2. Only modeling external attackers. Attack trees often omit insider threats: a disgruntled employee with production access, a contractor with VPN credentials, a compromised CI/CD service account. Include at least one branch per tree that starts with "attacker has internal access." Insider paths are frequently the cheapest and stealthiest -- the Verizon DBIR consistently reports that insider-initiated breaches have higher per-incident cost than external attacks.

3. Treating the tree as static. An attack tree from 6 months ago does not reflect the three new API endpoints, the new third-party integration, or the infrastructure migration to a new cloud region. Review and extend trees when the system changes. Link tree reviews to architecture change PRs -- if the data flow diagram changes, the attack trees should be updated in the same review cycle.

4. Confusing attack trees with fault trees. Fault trees model accidental failures with known probability distributions and assume statistical independence between failure modes. Attack trees model intentional adversary behavior where the attacker is adaptive and strategic. Using fault tree assumptions (independent failures, known failure rates) for attack trees produces unreliable risk estimates because adversaries choose the weakest path, not a random one. An adaptive adversary who finds one path blocked will switch to the next cheapest path.
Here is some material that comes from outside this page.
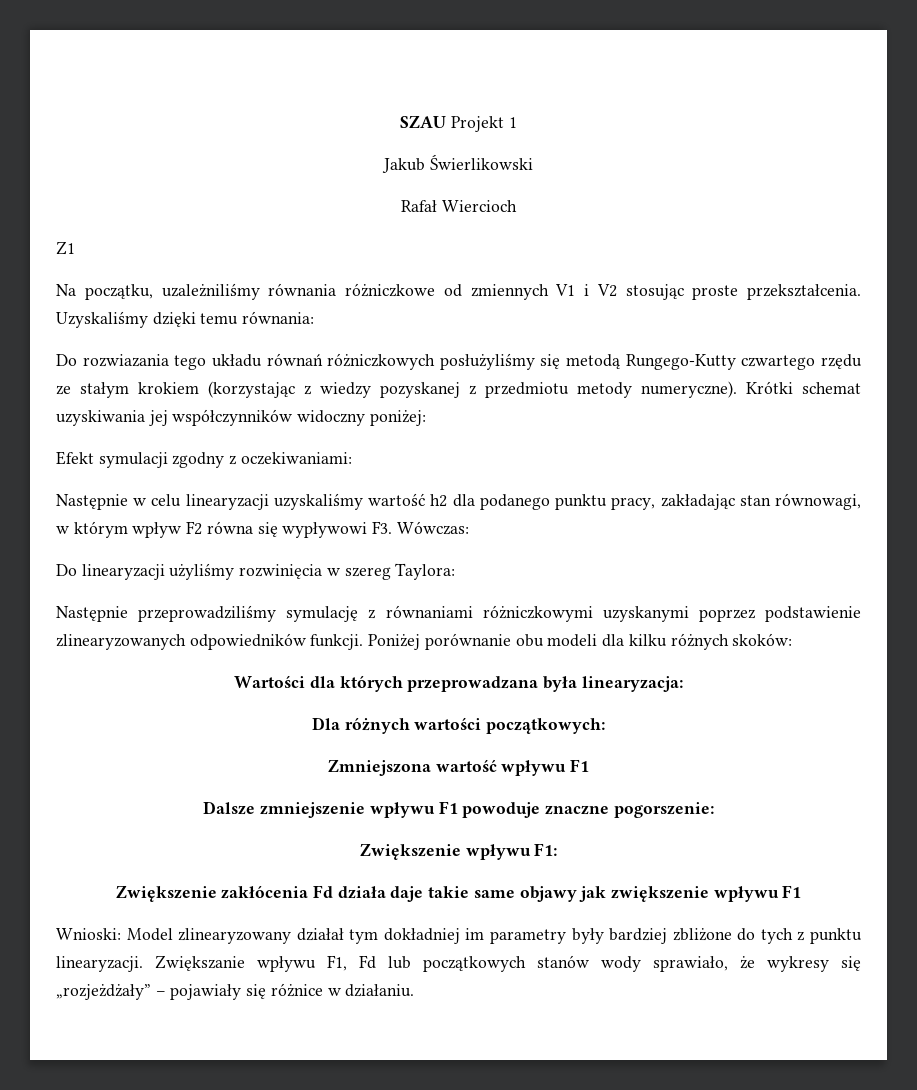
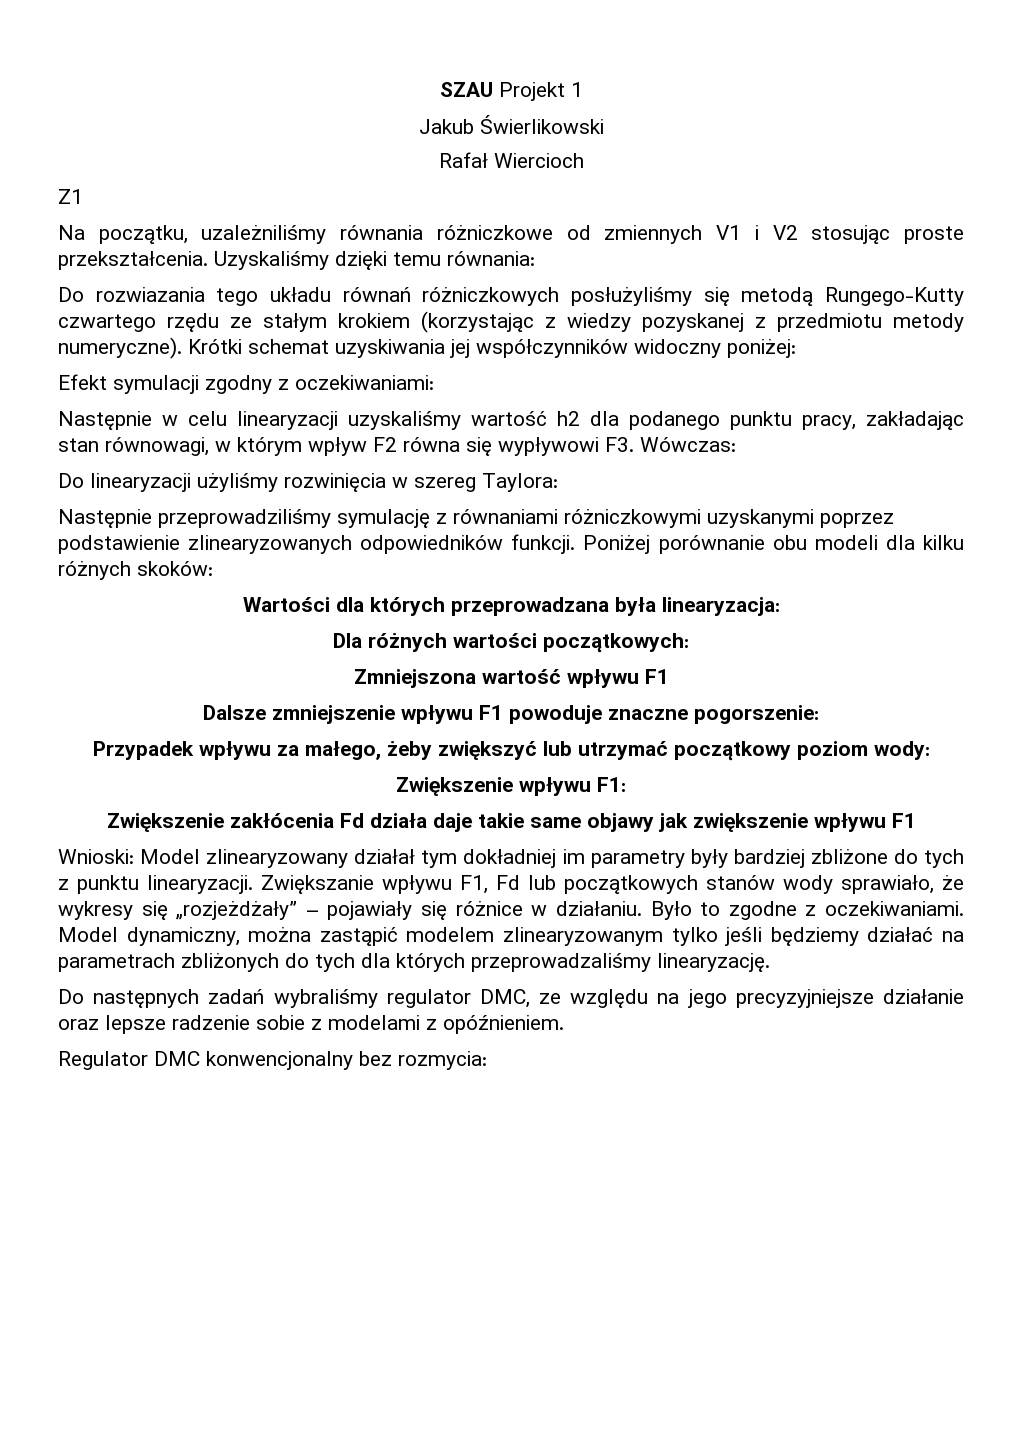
(714, 810) none -> [92,741,930,761] // Przypadek wpływu za małego, żeby zwiększyć lub utrzymać początkowy poziom wody:
(415, 990) none -> [650,901,965,920] [58,927,965,946] [58,953,770,972] [58,989,964,1008] [58,1015,564,1034] [58,1051,487,1070] Było to zgodne z oczekiwaniami. Model dynamiczny, można zastąpić modelem zlinearyzowanym tylko jeśli będziemy działać na parametrach zbliżonych do tych dla których przeprowadzaliśmy linearyzację. // Do następnych zadań wybraliśmy regulator DMC, ze względu na jego precyzyjniejsze działanie oraz lepsze radzenie sobie z modelami z opóźnieniem. // Regulator DMC konwencjonalny bez rozmycia:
5. Over-decomposition. A tree with 200 leaf nodes is unworkable -- no team can prioritize or act on 200 items simultaneously. Focus on the top 3-5 high-value assets and build one tree per asset. Each tree should have 15-30 leaf nodes at maximum. If a subtree grows too complex, extract it into its own standalone tree and reference it from the parent tree with a link node. The goal is actionable analysis that drives real defensive investment, not exhaustive enumeration of every theoretically conceivable attack path.

6. Mixing threat levels. Combining strategic goals ("exfiltrate the database") with tactical actions ("run nmap scan") in the same tree creates confusion about what level of abstraction each node represents. Keep a consistent level of abstraction within each tree layer. Strategic trees decompose into high-level sub-goals; tactical trees decompose a specific sub-goal into concrete attacker actions with tool-level specificity. Link them hierarchically when needed -- the leaf node of a strategic tree becomes the root node of a tactical tree.

7. No stakeholder involvement. An attack tree built solely by the security team misses domain-specific attack vectors that developers and operations engineers understand. The developer who built the payment integration knows about edge cases in refund logic. The ops engineer knows which monitoring gaps exist. Cross-functional workshops produce better trees than isolated security exercises.